Stored items
+++
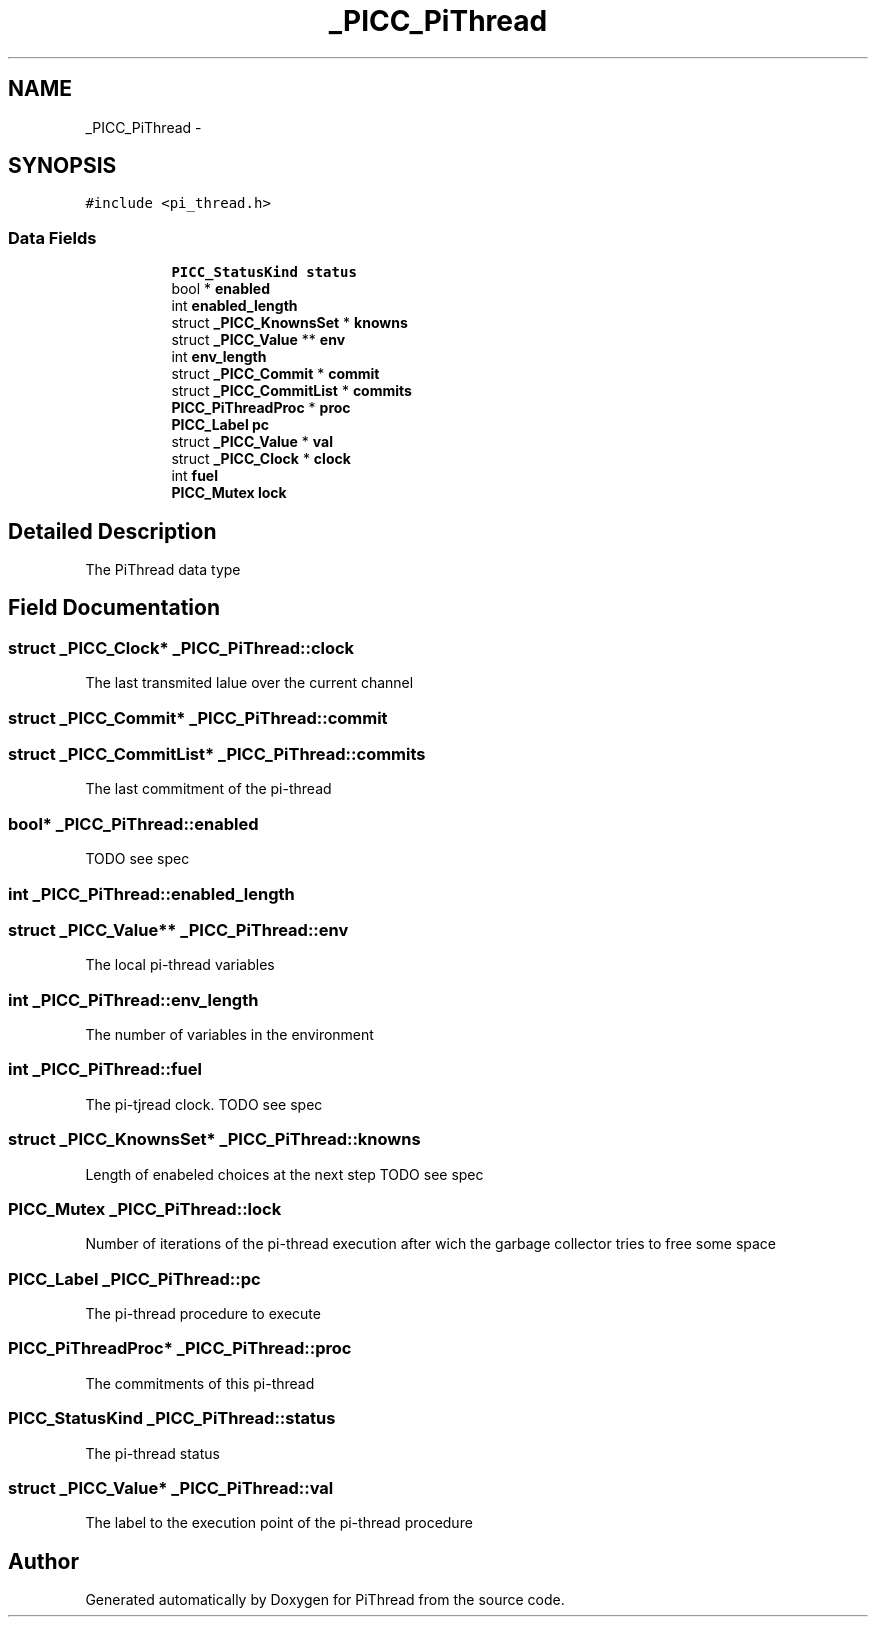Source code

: .TH "_PICC_PiThread" 3 "Fri Jan 25 2013" "PiThread" \" -*- nroff -*-
.ad l
.nh
.SH NAME
_PICC_PiThread \- 
.SH SYNOPSIS
.br
.PP
.PP
\fC#include <pi_thread\&.h>\fP
.SS "Data Fields"

.PP
.RI "\fB\fP"
.br

.in +1c
.in +1c
.ti -1c
.RI "\fBPICC_StatusKind\fP \fBstatus\fP"
.br
.ti -1c
.RI "bool * \fBenabled\fP"
.br
.ti -1c
.RI "int \fBenabled_length\fP"
.br
.ti -1c
.RI "struct \fB_PICC_KnownsSet\fP * \fBknowns\fP"
.br
.ti -1c
.RI "struct \fB_PICC_Value\fP ** \fBenv\fP"
.br
.ti -1c
.RI "int \fBenv_length\fP"
.br
.ti -1c
.RI "struct \fB_PICC_Commit\fP * \fBcommit\fP"
.br
.ti -1c
.RI "struct \fB_PICC_CommitList\fP * \fBcommits\fP"
.br
.ti -1c
.RI "\fBPICC_PiThreadProc\fP * \fBproc\fP"
.br
.ti -1c
.RI "\fBPICC_Label\fP \fBpc\fP"
.br
.ti -1c
.RI "struct \fB_PICC_Value\fP * \fBval\fP"
.br
.ti -1c
.RI "struct \fB_PICC_Clock\fP * \fBclock\fP"
.br
.ti -1c
.RI "int \fBfuel\fP"
.br
.ti -1c
.RI "\fBPICC_Mutex\fP \fBlock\fP"
.br
.in -1c
.in -1c
.SH "Detailed Description"
.PP 
The PiThread data type 
.SH "Field Documentation"
.PP 
.SS "struct \fB_PICC_Clock\fP* _PICC_PiThread::clock"
The last transmited lalue over the current channel 
.SS "struct \fB_PICC_Commit\fP* _PICC_PiThread::commit"

.SS "struct \fB_PICC_CommitList\fP* _PICC_PiThread::commits"
The last commitment of the pi-thread 
.SS "bool* _PICC_PiThread::enabled"
TODO see spec 
.SS "int _PICC_PiThread::enabled_length"

.SS "struct \fB_PICC_Value\fP** _PICC_PiThread::env"
The local pi-thread variables 
.SS "int _PICC_PiThread::env_length"
The number of variables in the environment 
.SS "int _PICC_PiThread::fuel"
The pi-tjread clock\&. TODO see spec 
.SS "struct \fB_PICC_KnownsSet\fP* _PICC_PiThread::knowns"
Length of enabeled choices at the next step TODO see spec 
.SS "\fBPICC_Mutex\fP _PICC_PiThread::lock"
Number of iterations of the pi-thread execution after wich the garbage collector tries to free some space 
.SS "\fBPICC_Label\fP _PICC_PiThread::pc"
The pi-thread procedure to execute 
.SS "\fBPICC_PiThreadProc\fP* _PICC_PiThread::proc"
The commitments of this pi-thread 
.SS "\fBPICC_StatusKind\fP _PICC_PiThread::status"
The pi-thread status 
.SS "struct \fB_PICC_Value\fP* _PICC_PiThread::val"
The label to the execution point of the pi-thread procedure 

.SH "Author"
.PP 
Generated automatically by Doxygen for PiThread from the source code\&.
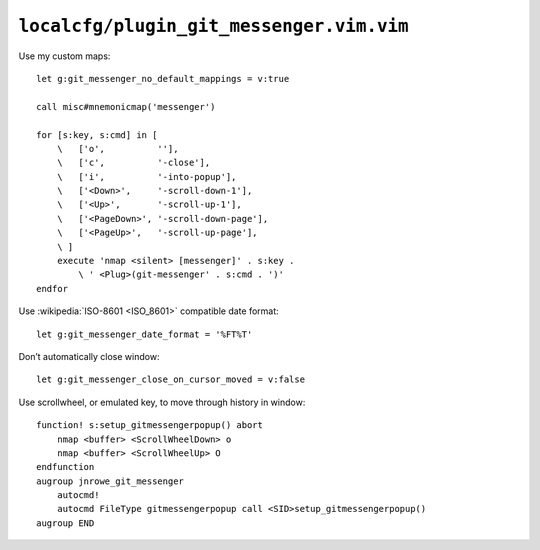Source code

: ``localcfg/plugin_git_messenger.vim.vim``
=========================================

.. _git-messenger-vim-custom-maps:

Use my custom maps::

    let g:git_messenger_no_default_mappings = v:true

    call misc#mnemonicmap('messenger')

    for [s:key, s:cmd] in [
        \   ['o',          ''],
        \   ['c',          '-close'],
        \   ['i',          '-into-popup'],
        \   ['<Down>',     '-scroll-down-1'],
        \   ['<Up>',       '-scroll-up-1'],
        \   ['<PageDown>', '-scroll-down-page'],
        \   ['<PageUp>',   '-scroll-up-page'],
        \ ]
        execute 'nmap <silent> [messenger]' . s:key .
            \ ' <Plug>(git-messenger' . s:cmd . ')'
    endfor

Use :wikipedia:`ISO-8601 <ISO_8601>` compatible date format::

    let g:git_messenger_date_format = '%FT%T'

Don’t automatically close window::

    let g:git_messenger_close_on_cursor_moved = v:false

Use scrollwheel, or emulated key, to move through history in window::

    function! s:setup_gitmessengerpopup() abort
        nmap <buffer> <ScrollWheelDown> o
        nmap <buffer> <ScrollWheelUp> O
    endfunction
    augroup jnrowe_git_messenger
        autocmd!
        autocmd FileType gitmessengerpopup call <SID>setup_gitmessengerpopup()
    augroup END
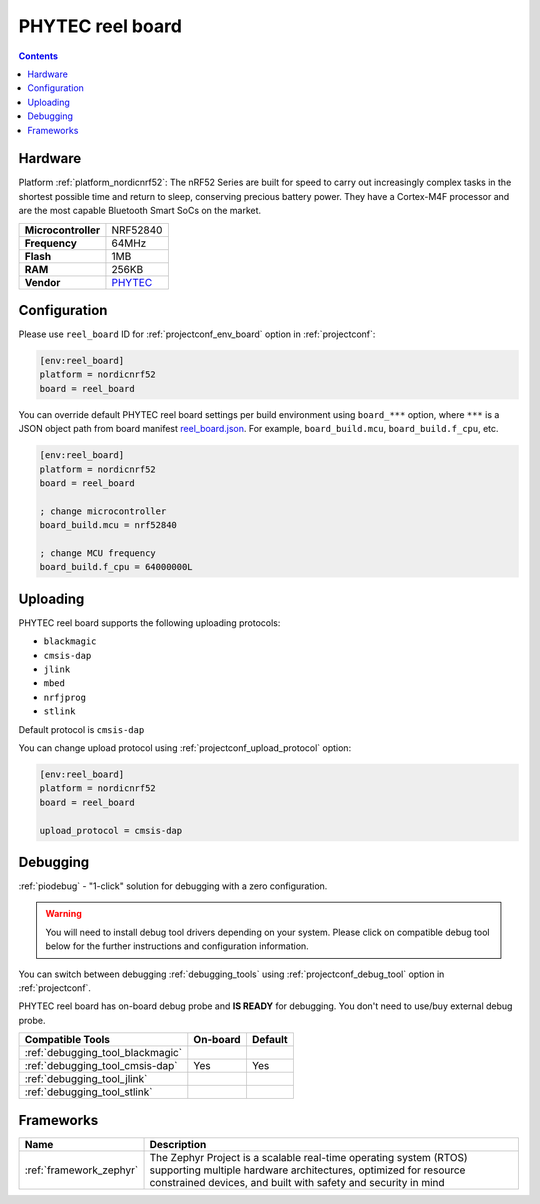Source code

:  
.. _board_nordicnrf52_reel_board:

PHYTEC reel board
=================

.. contents::

Hardware
--------

Platform :ref:`platform_nordicnrf52`: The nRF52 Series are built for speed to carry out increasingly complex tasks in the shortest possible time and return to sleep, conserving precious battery power. They have a Cortex-M4F processor and are the most capable Bluetooth Smart SoCs on the market.

.. list-table::

  * - **Microcontroller**
    - NRF52840
  * - **Frequency**
    - 64MHz
  * - **Flash**
    - 1MB
  * - **RAM**
    - 256KB
  * - **Vendor**
    - `PHYTEC <https://www.phytec.eu/reelboard?utm_source=platformio.org&utm_medium=docs>`__


Configuration
-------------

Please use ``reel_board`` ID for :ref:`projectconf_env_board` option in :ref:`projectconf`:

.. code-block:: ini

  [env:reel_board]
  platform = nordicnrf52
  board = reel_board

You can override default PHYTEC reel board settings per build environment using
``board_***`` option, where ``***`` is a JSON object path from
board manifest `reel_board.json <https://github.com/platformio/platform-nordicnrf52/blob/master/boards/reel_board.json>`_. For example,
``board_build.mcu``, ``board_build.f_cpu``, etc.

.. code-block:: ini

  [env:reel_board]
  platform = nordicnrf52
  board = reel_board

  ; change microcontroller
  board_build.mcu = nrf52840

  ; change MCU frequency
  board_build.f_cpu = 64000000L


Uploading
---------
PHYTEC reel board supports the following uploading protocols:

* ``blackmagic``
* ``cmsis-dap``
* ``jlink``
* ``mbed``
* ``nrfjprog``
* ``stlink``

Default protocol is ``cmsis-dap``

You can change upload protocol using :ref:`projectconf_upload_protocol` option:

.. code-block:: ini

  [env:reel_board]
  platform = nordicnrf52
  board = reel_board

  upload_protocol = cmsis-dap

Debugging
---------

:ref:`piodebug` - "1-click" solution for debugging with a zero configuration.

.. warning::
    You will need to install debug tool drivers depending on your system.
    Please click on compatible debug tool below for the further
    instructions and configuration information.

You can switch between debugging :ref:`debugging_tools` using
:ref:`projectconf_debug_tool` option in :ref:`projectconf`.

PHYTEC reel board has on-board debug probe and **IS READY** for debugging. You don't need to use/buy external debug probe.

.. list-table::
  :header-rows:  1

  * - Compatible Tools
    - On-board
    - Default
  * - :ref:`debugging_tool_blackmagic`
    - 
    - 
  * - :ref:`debugging_tool_cmsis-dap`
    - Yes
    - Yes
  * - :ref:`debugging_tool_jlink`
    - 
    - 
  * - :ref:`debugging_tool_stlink`
    - 
    - 

Frameworks
----------
.. list-table::
    :header-rows:  1

    * - Name
      - Description

    * - :ref:`framework_zephyr`
      - The Zephyr Project is a scalable real-time operating system (RTOS) supporting multiple hardware architectures, optimized for resource constrained devices, and built with safety and security in mind
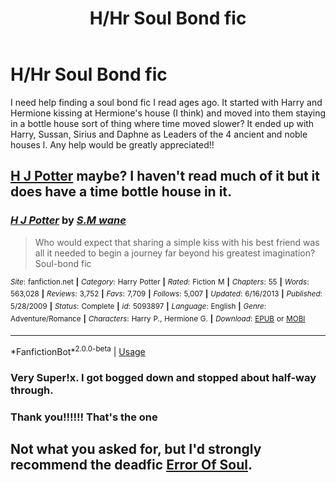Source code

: #+TITLE: H/Hr Soul Bond fic

* H/Hr Soul Bond fic
:PROPERTIES:
:Author: Gecoco12
:Score: 2
:DateUnix: 1560515096.0
:DateShort: 2019-Jun-14
:FlairText: What's That Fic?
:END:
I need help finding a soul bond fic I read ages ago. It started with Harry and Hermione kissing at Hermione's house (I think) and moved into them staying in a bottle house sort of thing where time moved slower? It ended up with Harry, Sussan, Sirius and Daphne as Leaders of the 4 ancient and noble houses l. Any help would be greatly appreciated!!


** [[https://www.fanfiction.net/s/5093897/1][H J Potter]] maybe? I haven't read much of it but it does have a time bottle house in it.
:PROPERTIES:
:Author: bonsly24
:Score: 3
:DateUnix: 1560524004.0
:DateShort: 2019-Jun-14
:END:

*** [[https://www.fanfiction.net/s/5093897/1/][*/H J Potter/*]] by [[https://www.fanfiction.net/u/1521716/S-M-wane][/S.M wane/]]

#+begin_quote
  Who would expect that sharing a simple kiss with his best friend was all it needed to begin a journey far beyond his greatest imagination? Soul-bond fic
#+end_quote

^{/Site/:} ^{fanfiction.net} ^{*|*} ^{/Category/:} ^{Harry} ^{Potter} ^{*|*} ^{/Rated/:} ^{Fiction} ^{M} ^{*|*} ^{/Chapters/:} ^{55} ^{*|*} ^{/Words/:} ^{563,028} ^{*|*} ^{/Reviews/:} ^{3,752} ^{*|*} ^{/Favs/:} ^{7,709} ^{*|*} ^{/Follows/:} ^{5,007} ^{*|*} ^{/Updated/:} ^{6/16/2013} ^{*|*} ^{/Published/:} ^{5/28/2009} ^{*|*} ^{/Status/:} ^{Complete} ^{*|*} ^{/id/:} ^{5093897} ^{*|*} ^{/Language/:} ^{English} ^{*|*} ^{/Genre/:} ^{Adventure/Romance} ^{*|*} ^{/Characters/:} ^{Harry} ^{P.,} ^{Hermione} ^{G.} ^{*|*} ^{/Download/:} ^{[[http://www.ff2ebook.com/old/ffn-bot/index.php?id=5093897&source=ff&filetype=epub][EPUB]]} ^{or} ^{[[http://www.ff2ebook.com/old/ffn-bot/index.php?id=5093897&source=ff&filetype=mobi][MOBI]]}

--------------

*FanfictionBot*^{2.0.0-beta} | [[https://github.com/tusing/reddit-ffn-bot/wiki/Usage][Usage]]
:PROPERTIES:
:Author: FanfictionBot
:Score: 2
:DateUnix: 1560524019.0
:DateShort: 2019-Jun-14
:END:


*** Very Super!x. I got bogged down and stopped about half-way through.
:PROPERTIES:
:Author: Huntrrz
:Score: 2
:DateUnix: 1560528367.0
:DateShort: 2019-Jun-14
:END:


*** Thank you!!!!!! That's the one
:PROPERTIES:
:Author: Gecoco12
:Score: 2
:DateUnix: 1560568206.0
:DateShort: 2019-Jun-15
:END:


** Not what you asked for, but I'd strongly recommend the deadfic [[https://www.fanfiction.net/s/8490518/1/Error-of-Soul][Error Of Soul]].
:PROPERTIES:
:Author: Serious_Feedback
:Score: 1
:DateUnix: 1560662607.0
:DateShort: 2019-Jun-16
:END:
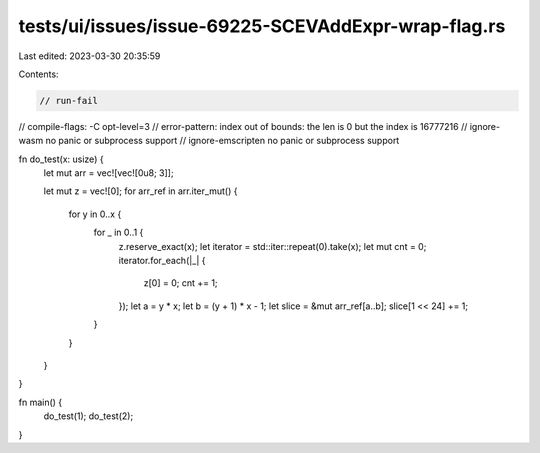 tests/ui/issues/issue-69225-SCEVAddExpr-wrap-flag.rs
====================================================

Last edited: 2023-03-30 20:35:59

Contents:

.. code-block:: rs

    // run-fail
// compile-flags: -C opt-level=3
// error-pattern: index out of bounds: the len is 0 but the index is 16777216
// ignore-wasm no panic or subprocess support
// ignore-emscripten no panic or subprocess support

fn do_test(x: usize) {
    let mut arr = vec![vec![0u8; 3]];

    let mut z = vec![0];
    for arr_ref in arr.iter_mut() {
        for y in 0..x {
            for _ in 0..1 {
                z.reserve_exact(x);
                let iterator = std::iter::repeat(0).take(x);
                let mut cnt = 0;
                iterator.for_each(|_| {
                    z[0] = 0;
                    cnt += 1;
                });
                let a = y * x;
                let b = (y + 1) * x - 1;
                let slice = &mut arr_ref[a..b];
                slice[1 << 24] += 1;
            }
        }
    }
}

fn main() {
    do_test(1);
    do_test(2);
}


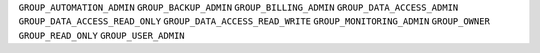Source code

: 
``GROUP_AUTOMATION_ADMIN``
``GROUP_BACKUP_ADMIN``
``GROUP_BILLING_ADMIN``
``GROUP_DATA_ACCESS_ADMIN``
``GROUP_DATA_ACCESS_READ_ONLY``
``GROUP_DATA_ACCESS_READ_WRITE``
``GROUP_MONITORING_ADMIN``
``GROUP_OWNER``
``GROUP_READ_ONLY``
``GROUP_USER_ADMIN``
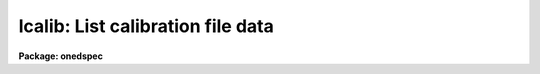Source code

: .. _lcalib:

lcalib: List calibration file data
==================================

**Package: onedspec**

.. raw:: html

  </tr></table><p>
  <h3>Name</h3>
  <!-- BeginSection: 'NAME' -->
  <p>
  lcalib -- List information about the spectral calibration data
  </p>
  <!-- EndSection:   'NAME' -->
  <h3>Usage</h3>
  <!-- BeginSection: 'USAGE' -->
  <p>
  lcalib option star_name
  </p>
  <!-- EndSection:   'USAGE' -->
  <h3>Parameters</h3>
  <!-- BeginSection: 'PARAMETERS' -->
  <dl>
  <dt><b>option</b></dt>
  <!-- Sec='PARAMETERS' Level=0 Label='option' Line='option' -->
  <dd>Chooses calibration data to be listed.  Option
  may be: <tt>"bands"</tt> to list the bandpasses at each wavelength, <tt>"ext"</tt> to
  list the extinction at each wavelength, <tt>"mags"</tt>, <tt>"fnu"</tt>, or <tt>"flam"</tt>
  to list the magnitude, or flux of
  the star (selected by the star_name parameter) at each wavelength, or
  <tt>"stars"</tt> to list the star names available in the calibration directory.
  </dd>
  </dl>
  <dl>
  <dt><b>star_name</b></dt>
  <!-- Sec='PARAMETERS' Level=0 Label='star_name' Line='star_name' -->
  <dd>Selects which star's magnitude list is chosen if the option parameter
  is <tt>"mags"</tt>, <tt>"fnu"</tt>, <tt>"flam"</tt>, or <tt>"bands"</tt>.  Also if <tt>'?'</tt> a list of available
  stars in the specified calibration directory is given.
  </dd>
  </dl>
  <p>
  The following three queried parameters apply if the selected calibration
  file is for a blackbody.  See <b>standard</b> for further details.
  </p>
  <dl>
  <dt><b>mag</b></dt>
  <!-- Sec='PARAMETERS' Level=0 Label='mag' Line='mag' -->
  <dd>The magnitude of the observed star in the band given by the
  <i>magband</i> parameter.  If the magnitude is not in the same band as
  the blackbody calibration file then the magnitude may be converted to
  the calibration band provided the <tt>"params.dat"</tt> file containing relative
  magnitudes between the two bands is in the calibration directory
  </dd>
  </dl>
  <dl>
  <dt><b>magband</b></dt>
  <!-- Sec='PARAMETERS' Level=0 Label='magband' Line='magband' -->
  <dd>The standard band name for the input magnitude.  This should generally
  be the same band as the blackbody calibration file.  If it is
  not the magnitude will be converted to the calibration band.
  </dd>
  </dl>
  <dl>
  <dt><b>teff</b></dt>
  <!-- Sec='PARAMETERS' Level=0 Label='teff' Line='teff' -->
  <dd>The effective temperature (deg K) or the spectral type of the star being
  calibrated.  If a spectral type is specified a <tt>"params.dat"</tt> file must exist
  in the calibration directory.  The spectral types are specified in the same
  form as in the <tt>"params.dat"</tt> file.  For the standard blackbody calibration
  directory the spectral types are specified as A0I, A0III, or A0V, where A
  can be any letter OBAFGKM, the single digit subclass is between 0 and 9,
  and the luminousity class is one of I, III, or V.  If no luminousity class
  is given it defaults to dwarf.
  </dd>
  </dl>
  <dl>
  <dt><b>extinction</b></dt>
  <!-- Sec='PARAMETERS' Level=0 Label='extinction' Line='extinction' -->
  <dd>Extinction file.  The current standard extinction files:
  <pre>
  	onedstds$kpnoextinct.dat - KPNO standard extinction
  	onedstds$ctioextinct.dat - CTIO standard extinction
  </pre>
  </dd>
  </dl>
  <dl>
  <dt><b>caldir</b></dt>
  <!-- Sec='PARAMETERS' Level=0 Label='caldir' Line='caldir' -->
  <dd>Calibration directory containing standard star data.  The directory name
  must end with /.  The current calibration directories available in the
  onedstds$ may be listed with the command:
  <pre>
  	cl&gt; page onedstds$README
  </pre>
  </dd>
  </dl>
  <dl>
  <dt><b>fnuzero = 3.68e-20</b></dt>
  <!-- Sec='PARAMETERS' Level=0 Label='fnuzero' Line='fnuzero = 3.68e-20' -->
  <dd>The absolute flux per unit frequency at a magnitude of zero.  This is used
  to convert the calibration  magnitudes to absolute flux by the formula
  	Flux = fnuzero * 10. ** (-0.4 * magnitude)
  The flux units are also determined by this parameter.  However, the
  frequency to wavelength interval conversion assumes frequency in hertz.
  The default value is based on a calibration of Vega at 5556 Angstroms of
  3.52e-20 ergs/cm2/s/hz for a magnitude of 0.048.  This default value
  is that used in earlier versions of this task which did not allow the
  user to change this calibration.
  </dd>
  </dl>
  <!-- EndSection:   'PARAMETERS' -->
  <h3>Description</h3>
  <!-- BeginSection: 'DESCRIPTION' -->
  <p>
  LCALIB provides a means of checking the flux calibration data.  The calibration
  data consists of extinction, bandpasses, and stellar magnitudes.
  </p>
  <p>
  The extinction is given in an extinction file consisting of lines with
  wavelength and extinction.  The wavelengths must be order in increasing
  wavelength and the wavelengths must be in Angstroms.  There are two
  standard extinction files currently available, <tt>"onedstds$kpnoextinct.dat"</tt>,
  and <tt>"onedstds$ctioextinct.dat"</tt>.
  </p>
  <p>
  The standard star data are in files in a calibration
  directory specified with the parameter <i>caldir</i>.  A standard star
  file is selected by taking the star name given, by the parameter
  <i>star_name</i>, removing blanks, +'s and -'s, appending <tt>".dat"</tt>, and converting
  to lower case.  This file name is appended to the specified calibration
  directory.  A calibration file consists of lines containing a wavelength,
  a stellar magnitude, and a bandpass full width.  The wavelengths are in
  Angstroms.  Comment lines beginning with # may be included in the file.
  The star names printed by this task are just the first line of each file
  in the calibration directory with the first character (#) removed.
  The calibration files may be typed, copied, and printed.  <b>Lcalib</b>
  may also be used to list data from the calibration files.
  </p>
  <!-- EndSection:   'DESCRIPTION' -->
  <h3>Examples</h3>
  <!-- BeginSection: 'EXAMPLES' -->
  <pre>
  	# List the extinction table
  	cl&gt; lcalib ext
  	# Plot the extinction table
  	cl&gt; lcalib ext | graph
  	# Plot the energy distribution
  	cl&gt; lcalib mags "bd+28 4211" | graph
  	# List the names of all the stars
  	cl&gt; lcalib stars caldir=onedstds$irscal/
  	# As above but for IIDS file
  	cl&gt; lcalib stars calib_file=onedstds$iidscal/
  </pre>
  <!-- EndSection:   'EXAMPLES' -->
  <h3>Revisions</h3>
  <!-- BeginSection: 'REVISIONS' -->
  <dl>
  <dt><b>LCALIB V2.10</b></dt>
  <!-- Sec='REVISIONS' Level=0 Label='LCALIB' Line='LCALIB V2.10' -->
  <dd>This task has a more compact listing for the <tt>"stars"</tt> option and allows
  paging a list of stars when the star name query is not recognized.
  </dd>
  </dl>
  <!-- EndSection:   'REVISIONS' -->
  <h3>See also</h3>
  <!-- BeginSection: 'SEE ALSO' -->
  <p>
  standard, sensfunc, onedstds$README
  </p>
  
  <!-- EndSection:    'SEE ALSO' -->
  
  <!-- Contents: 'NAME' 'USAGE' 'PARAMETERS' 'DESCRIPTION' 'EXAMPLES' 'REVISIONS' 'SEE ALSO'  -->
+++
- Work request
Lines from the entries that contain the string "panic" are what must be copied.

- Response to the exercise
// ignore-wasm no panic or subprocess support
// ignore-emscripten no panic or subprocess support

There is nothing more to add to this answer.